Search code examples
sqlaggregatepresto

How to aggregate data for logic and show non-aggregated results in the output?


I have a table that looks like below:

person fruit date
A apple xxxx
B banana xxxx
C apple xxxx
A banana xxxx
C apple xxxx
B banana xxxx

I am interested in persons who have more than one banana in the data set. In this case, it would be person B. I understand how to achieve this by aggregating the data.
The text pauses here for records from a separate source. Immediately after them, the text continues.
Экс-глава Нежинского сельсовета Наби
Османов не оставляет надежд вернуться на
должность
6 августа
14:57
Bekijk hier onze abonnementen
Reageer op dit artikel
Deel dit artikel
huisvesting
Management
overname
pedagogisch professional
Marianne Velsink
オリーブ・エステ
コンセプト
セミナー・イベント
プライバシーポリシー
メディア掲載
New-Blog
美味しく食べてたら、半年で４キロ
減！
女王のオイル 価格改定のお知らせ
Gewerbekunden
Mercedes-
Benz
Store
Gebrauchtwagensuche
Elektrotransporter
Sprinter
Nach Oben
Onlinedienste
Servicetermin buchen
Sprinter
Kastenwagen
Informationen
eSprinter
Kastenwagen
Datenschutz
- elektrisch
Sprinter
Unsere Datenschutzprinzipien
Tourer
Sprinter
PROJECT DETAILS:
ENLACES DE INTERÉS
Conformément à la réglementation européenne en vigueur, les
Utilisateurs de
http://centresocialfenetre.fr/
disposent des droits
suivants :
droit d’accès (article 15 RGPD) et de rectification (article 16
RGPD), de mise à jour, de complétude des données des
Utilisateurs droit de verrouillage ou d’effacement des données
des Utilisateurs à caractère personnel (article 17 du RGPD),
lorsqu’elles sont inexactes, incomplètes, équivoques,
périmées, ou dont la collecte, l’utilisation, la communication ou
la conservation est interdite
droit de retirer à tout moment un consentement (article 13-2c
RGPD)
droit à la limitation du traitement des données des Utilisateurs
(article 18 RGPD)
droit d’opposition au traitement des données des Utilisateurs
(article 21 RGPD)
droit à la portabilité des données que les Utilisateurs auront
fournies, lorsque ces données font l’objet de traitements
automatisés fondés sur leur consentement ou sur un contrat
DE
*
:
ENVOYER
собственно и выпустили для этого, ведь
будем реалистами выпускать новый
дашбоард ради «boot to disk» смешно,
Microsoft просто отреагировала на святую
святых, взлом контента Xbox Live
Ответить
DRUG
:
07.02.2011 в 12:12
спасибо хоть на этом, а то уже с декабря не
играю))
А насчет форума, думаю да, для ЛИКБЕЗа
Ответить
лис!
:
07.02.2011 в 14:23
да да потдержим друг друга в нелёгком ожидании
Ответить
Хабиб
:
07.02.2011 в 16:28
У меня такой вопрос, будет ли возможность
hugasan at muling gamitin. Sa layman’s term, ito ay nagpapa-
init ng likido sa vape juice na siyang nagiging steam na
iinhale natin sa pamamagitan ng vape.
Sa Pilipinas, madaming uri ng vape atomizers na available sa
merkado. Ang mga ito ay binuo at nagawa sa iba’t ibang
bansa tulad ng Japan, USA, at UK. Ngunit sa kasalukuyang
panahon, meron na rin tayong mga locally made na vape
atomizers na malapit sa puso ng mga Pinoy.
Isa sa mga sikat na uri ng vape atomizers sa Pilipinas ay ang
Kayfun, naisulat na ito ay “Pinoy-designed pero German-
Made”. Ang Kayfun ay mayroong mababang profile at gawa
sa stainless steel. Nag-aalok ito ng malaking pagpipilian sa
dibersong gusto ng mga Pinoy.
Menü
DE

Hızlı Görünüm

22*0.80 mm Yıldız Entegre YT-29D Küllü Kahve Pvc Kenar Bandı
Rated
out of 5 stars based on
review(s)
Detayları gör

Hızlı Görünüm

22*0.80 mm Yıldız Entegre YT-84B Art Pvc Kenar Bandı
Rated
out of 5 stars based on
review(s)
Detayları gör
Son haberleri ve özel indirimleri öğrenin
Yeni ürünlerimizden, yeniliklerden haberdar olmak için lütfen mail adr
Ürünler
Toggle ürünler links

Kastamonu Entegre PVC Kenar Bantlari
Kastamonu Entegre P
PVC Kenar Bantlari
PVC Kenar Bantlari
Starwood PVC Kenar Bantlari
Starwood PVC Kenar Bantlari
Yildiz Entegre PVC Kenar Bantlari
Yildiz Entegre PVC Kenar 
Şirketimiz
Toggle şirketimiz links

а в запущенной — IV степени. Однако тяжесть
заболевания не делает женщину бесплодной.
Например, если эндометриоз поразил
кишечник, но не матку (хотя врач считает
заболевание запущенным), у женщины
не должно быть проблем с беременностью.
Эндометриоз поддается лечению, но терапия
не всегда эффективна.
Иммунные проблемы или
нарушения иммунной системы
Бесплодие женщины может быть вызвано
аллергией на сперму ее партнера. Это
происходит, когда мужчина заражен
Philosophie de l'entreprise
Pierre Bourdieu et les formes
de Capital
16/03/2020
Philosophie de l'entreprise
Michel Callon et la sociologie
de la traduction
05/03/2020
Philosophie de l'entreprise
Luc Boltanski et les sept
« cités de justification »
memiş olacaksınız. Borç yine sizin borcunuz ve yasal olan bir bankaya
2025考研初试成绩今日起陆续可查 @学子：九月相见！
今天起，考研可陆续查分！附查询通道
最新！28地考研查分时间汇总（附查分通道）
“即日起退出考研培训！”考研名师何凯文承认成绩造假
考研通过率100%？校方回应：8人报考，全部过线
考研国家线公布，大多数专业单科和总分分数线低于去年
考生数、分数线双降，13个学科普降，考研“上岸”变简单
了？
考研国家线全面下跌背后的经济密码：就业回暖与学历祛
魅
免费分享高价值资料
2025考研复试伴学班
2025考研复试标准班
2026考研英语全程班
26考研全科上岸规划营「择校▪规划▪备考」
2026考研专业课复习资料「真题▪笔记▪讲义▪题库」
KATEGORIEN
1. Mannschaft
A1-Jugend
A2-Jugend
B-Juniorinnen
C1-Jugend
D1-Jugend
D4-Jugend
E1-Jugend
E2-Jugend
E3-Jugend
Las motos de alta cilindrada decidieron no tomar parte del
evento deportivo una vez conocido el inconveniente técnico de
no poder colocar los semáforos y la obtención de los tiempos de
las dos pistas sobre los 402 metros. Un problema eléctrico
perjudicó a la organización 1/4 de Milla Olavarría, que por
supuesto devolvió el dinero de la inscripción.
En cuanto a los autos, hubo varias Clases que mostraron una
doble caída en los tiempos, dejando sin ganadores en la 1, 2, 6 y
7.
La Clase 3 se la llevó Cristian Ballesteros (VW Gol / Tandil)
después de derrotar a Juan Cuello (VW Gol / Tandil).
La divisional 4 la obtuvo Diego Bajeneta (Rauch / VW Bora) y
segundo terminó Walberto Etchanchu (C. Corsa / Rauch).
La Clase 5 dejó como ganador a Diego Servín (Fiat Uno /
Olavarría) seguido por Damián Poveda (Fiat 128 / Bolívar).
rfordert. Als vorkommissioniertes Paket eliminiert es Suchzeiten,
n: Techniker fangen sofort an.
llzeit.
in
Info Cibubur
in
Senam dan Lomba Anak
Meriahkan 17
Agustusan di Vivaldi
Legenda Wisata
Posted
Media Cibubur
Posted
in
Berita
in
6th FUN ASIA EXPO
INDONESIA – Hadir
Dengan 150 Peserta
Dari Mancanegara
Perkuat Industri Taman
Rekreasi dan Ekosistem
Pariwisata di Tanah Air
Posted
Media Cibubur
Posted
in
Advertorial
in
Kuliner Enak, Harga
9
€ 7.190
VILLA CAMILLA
However, if I want my result to be NOT agrregated and look something like below, what would be the best way?

person fruit date
B banana xxxx
B banana xxxx

Solution

  • You can achieve this by using window function in subquery (in this case with count_if aggregate function) and filtering the result:

    -- sample data
    WITH dataset(person, fruit, date) AS (
        VALUES ('A',    'apple' ,'xxxx'),
        ('B',   'banana'    ,'xxxx'),
        ('C',   'apple' ,'xxxx'),
        ('A',   'banana'    ,'xxxx'),
        ('C',   'apple' ,'xxxx'),
        ('B',   'banana'    ,'xxxx')
    )
    
    -- query
    select person, fruit, date
    from (select *,
              count_if(fruit = 'banana') over(partition by person) banana_count
          from dataset)
    where banana_count > 1
    

    Output:

    person fruit date
    B banana xxxx
    B banana xxxx